After he dropped out, Ryder started working as a bartender—the perfect gig for any budding alcoholic. He’d drink heavily during his shifts but was mostly able to at least give the appearance of being a functioning adult. Things got worse when he started breaking the rules he had set for himself, like never drinking at home, and never drinking alone. “My life was steadily getting worse and worse, and the drinking was getting heavier and heavier,” Ryder says.

Ryder thought that getting out of the bar scene might improve things, so he took a job selling high-end furniture at a shop on Venice Boulevard, across the street from Beit T’Shuvah. Driving past the campus every morning on his way to work, it never occurred to him that he’d one day be a resident.

Selling furniture, Ryder was completely miserable. He’d hit the liquor store at 6 am before his shift and wander around the sales floor hammered. One day, he passed out on a sofa and was woken up by paramedics. His manager recommended Ryder check into the place across the street: Beit T’Shuvah.
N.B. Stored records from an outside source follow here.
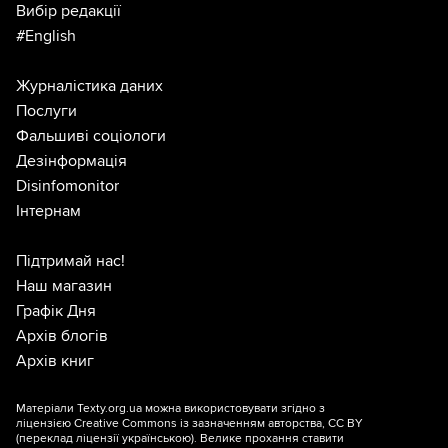
Вибір редакції
#English
Журналістика даних
Послуги
Фальшиві соціологи
Дезінформація
Disinfomonitor
Інтернам
Підтримай нас!
Наш магазин
Графік Дня
Архів блогів
Архів книг
Матеріали Texty.org.ua можна використовувати згідно з
ліцензією
Creative Commons із зазначенням авторства, CC BY
(переклад ліцензії
українською
). Велике прохання ставити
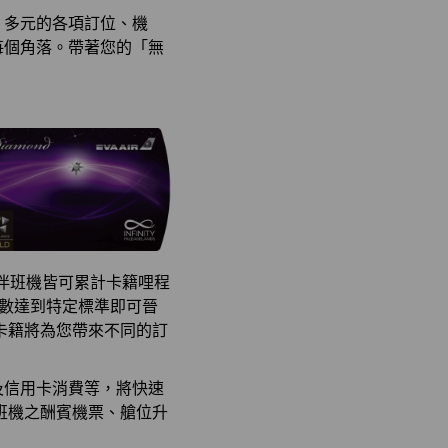
、多元的各項訂位、機
每個角落。帶著您的「無
伴班機皆可累計卡籍哩程
段數達到特定標準即可晉
卡籍將為您帶來不同的訂
及信用卡消費等，將快速
班機之酬賓機票、艙位升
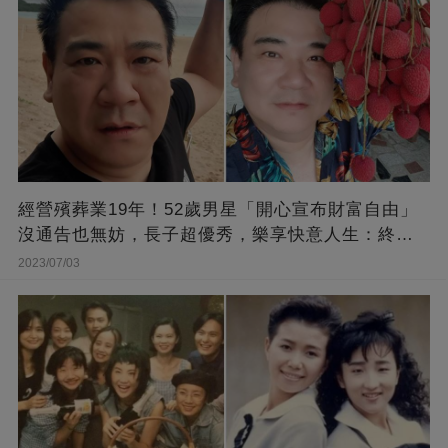
經營殯葬業19年！52歲男星「開心宣布財富自由」
沒通告也無妨，長子超優秀，樂享快意人生：終于
能遊山玩水！
2023/07/03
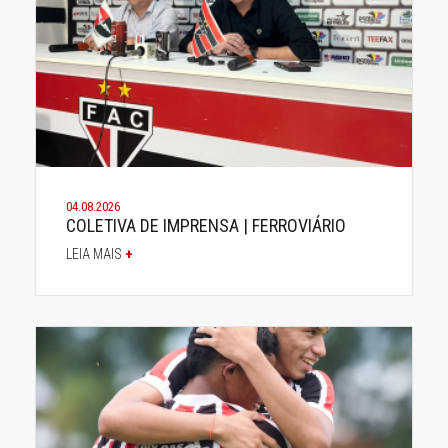
04.08.2026
COLETIVA DE IMPRENSA | FERROVIÁRIO
LEIA MAIS
+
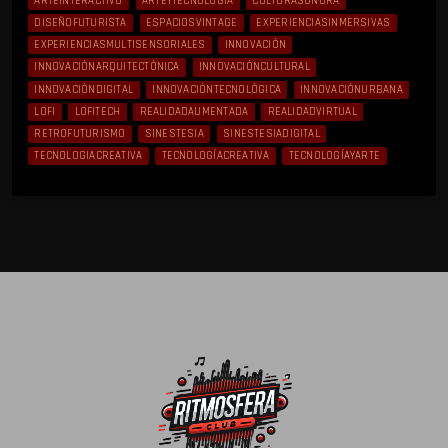
ARTEINTERACTIVO
ARTEYTECNOLOGÍA
CULTURASONORA
DISEÑOFUTURISTA
ESPACIOSVINTAGE
EXPERIENCIASINMERSIVAS
EXPERIENCIASMULTISENSORIALES
INNOVACIÓN
INNOVACIÓNARQUITECTÓNICA
INNOVACIÓNCULTURAL
INNOVACIÓNDIGITAL
INNOVACIÓNTECNOLÓGICA
INNOVACIÓNURBANA
LOFI
LOFITECH
REALIDADAUMENTADA
REALIDADVIRTUAL
RETROFUTURISMO
SINESTESIA
SINESTESIADIGITAL
TECNOLOGIACREATIVA
TECNOLOGÍACREATIVA
TECNOLOGÍAYARTE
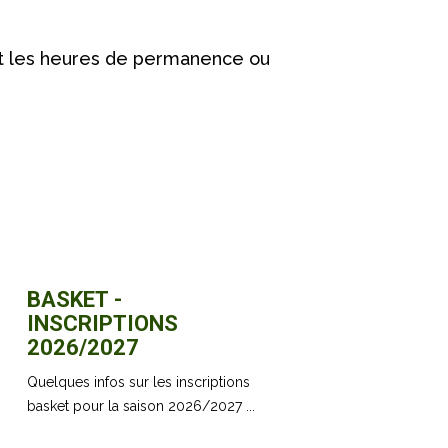
nt les heures de permanence ou
BASKET -
INSCRIPTIONS
2026/2027
Quelques infos sur les inscriptions
basket pour la saison 2026/2027 ...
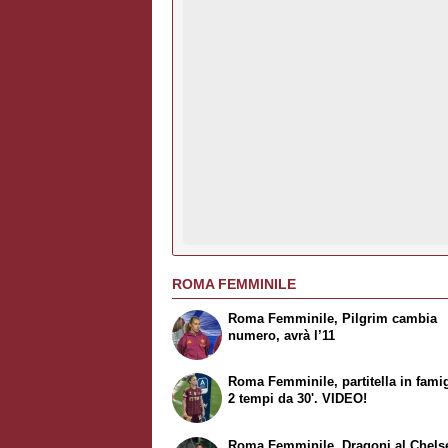
ROMA FEMMINILE
Roma Femminile, Pilgrim cambia
numero, avrà l’11
Roma Femminile, partitella in famig
2 tempi da 30'. VIDEO!
Roma Femminile, Dragoni al Chels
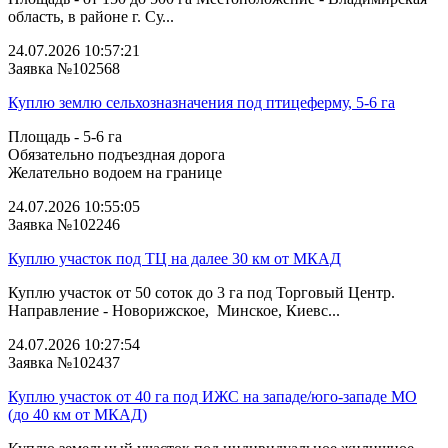
область, в районе г. Су...
24.07.2026 10:57:21
Заявка №102568
Куплю землю сельхозназначения под птицеферму, 5-6 га
Площадь - 5-6 га
Обязательно подъездная дорога
Желательно водоем на границе
24.07.2026 10:55:05
Заявка №102246
Куплю участок под ТЦ на далее 30 км от МКАД
Куплю участок от 50 соток до 3 га под Торговый Центр.
Направление - Новорижское, Минское, Киевс...
24.07.2026 10:27:54
Заявка №102437
Куплю участок от 40 га под ИЖС на западе/юго‑западе МО
(до 40 км от МКАД)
Ryder admits that he didn’t take rehab all that seriously at first. “I was tired of life at the time and figured I’ll do three months of treatment, reset, and go back to work,” he says. But he ended up getting really into AA and spent 14 months at Beit T’Shuvah that first time around. He started working as a personal trainer at Equinox and was building a solid book of clients. Things were looking up.

But when Ryder was discharged, he had no plans on staying sober. “I knew months before leaving BTS that I was going to try drinking again,” he says. He thought that maybe his past substance abuse was just due to bad circumstances—a job he hated, a bad relationship. Now that he was stable, he thought that he could drink again.

It was fine until it wasn’t. Ryder ended up back at Beit T’Shuvah in 2019 after a couple of bad binges. Ryder was doing well, diving deeper with his therapist in his one-on-one sessions, and taking real estate classes.

Then, the pandemic hit.

“Everything shut down for me,” he says. “I was supposed to start working at one of the top real estate firms in L.A. I had an interview scheduled for the day after the shutdown order. I missed my opportunity that I was working so hard on, and it broke me.” Being confined to his room for 22 hours a day, Ryder got stir crazy. So he decamped to a vacant Airbnb that his dad owned. Ryder’s pandemic vacation quickly devolved into non-stop heavy drinking. His close friend, Josh Kanter, urged Ryder to re-admit himself, and he checked back into Beit T’Shuvah on June 1st.

Ryder became interested in pursuing a career in clinical work one month ago when he realized he was getting so much out of his therapy sessions. “In my sessions, I liked that I could become open and honest with another person. I wanted to dig into why I am the way I am, and I wanted to change my narrative,” he says. Exploring his newfound passion, he started offering informal counseling sessions to fellow residents and found that he had a knack for helping people through their problems. It was also the thing that gave him the most joy.

Ryder recently started an internship as a Program Facilitator. He is still working on his real estate classes and plans on going back to school to finish his bachelor’s degree and then get his master’s. For now, he’s happy helping others. “For some reason, even though I can’t fix my problems, I can maybe help others,” Ryder laughs.